Databricks Community

JordanYaker · ‎06-04-2023

I have some Delta tables in our dev environment that started popping up with the following error today:

py4j.protocol.Py4JJavaError: An error occurred while calling o670.execute.
: org.apache.spark.SparkException: Job aborted due to stage failure: Task 104 in stage 1145.0 failed 4 times, most recent failure: Lost task 104.3 in stage 1145.0 (TID 2949) (10.111.21.215 executor 1): java.lang.IllegalStateException: Error reading streaming state file of HDFSStateStoreProvider[id = (op=0,part=104),dir = s3a://###################/offers-stage-1/checkpoints/offers-silver-stage1-pipeline/state/0/104]: s3a://###################/offers-stage-1/checkpoints/offers-silver-stage1-pipeline/state/0/104/1.delta does not exist.
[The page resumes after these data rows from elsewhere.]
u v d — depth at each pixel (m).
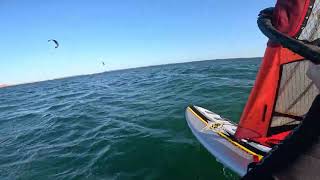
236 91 16.25
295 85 3.98
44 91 45.72
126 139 10.50
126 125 12.73
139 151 9.17
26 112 22.47
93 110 18.09
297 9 2.56
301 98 4.09
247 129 4.55
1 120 19.97
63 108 21.44
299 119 4.31
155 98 19.12
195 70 39.00
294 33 2.63
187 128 10.68
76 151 10.39
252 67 29.97
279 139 4.45
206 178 7.02
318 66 1.32
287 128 4.40
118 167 8.37
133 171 7.99
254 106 4.31
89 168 8.66
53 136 13.15
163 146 9.20
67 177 8.34
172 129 10.97
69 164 9.30
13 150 11.86
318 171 1.23
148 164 8.24
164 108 15.08
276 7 2.65
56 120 16.48
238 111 12.34
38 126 15.87
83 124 14.52
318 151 1.23
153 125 11.99
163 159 8.35
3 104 32.16
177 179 7.23
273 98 4.14
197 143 8.89
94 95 27.48
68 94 33.06
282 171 1.31
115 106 18.55
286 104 4.16
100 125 13.66
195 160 7.94
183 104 15.17
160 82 29.42
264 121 4.34
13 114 22.34
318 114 1.24
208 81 22.38
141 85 30.08
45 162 9.80
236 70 28.67
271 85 4.07
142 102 18.39
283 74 3.94
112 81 44.47
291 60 3.79
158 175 7.55
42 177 8.67
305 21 2.57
If the stream job is restarted with a new or updated state operation, please create a new checkpoint location or clear the existing checkpoint location.
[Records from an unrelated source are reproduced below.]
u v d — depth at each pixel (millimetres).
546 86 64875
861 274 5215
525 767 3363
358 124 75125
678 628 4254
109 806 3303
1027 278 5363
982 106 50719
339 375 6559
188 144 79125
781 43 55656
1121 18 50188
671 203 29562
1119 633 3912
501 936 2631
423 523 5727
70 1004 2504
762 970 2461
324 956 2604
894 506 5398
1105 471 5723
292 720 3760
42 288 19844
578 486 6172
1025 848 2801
These tables don't have an incredibly high write volume and just two weeks ago I ended up resetting the entire data lake in our dev/stage environment to deploy some new logic; which coincidentally corresponds to our current vacuum policy (i.e., 14 days).

This feels like less than a coincidence.

Is there a known issue with using vacuum on tables without a high write volume?

JordanYaker · ‎06-05-2023

@Kaniz Fatma

The file is indeed gone. Our permissions have not changed and everything is appropriate.
The checkpoint locations have not changed and are still accessible with the proper permissions as I mentioned in item 1.
Clearing the existing checkpoint locations is the only thing that works. This is not an acceptable long-term strategy however, because that means each of these pipelines will need to be re-processed and I'll be forever chasing my tail and deleting checkpoints with issues.
I'm already managing the checkpoint locations manually in S3.
I haven't manipulated the state provider configuration. It's all the default values.

JordanYaker · ‎06-05-2023

@Kaniz Fatma I'm using DBR 11.3 which means PySpark 3.3.0.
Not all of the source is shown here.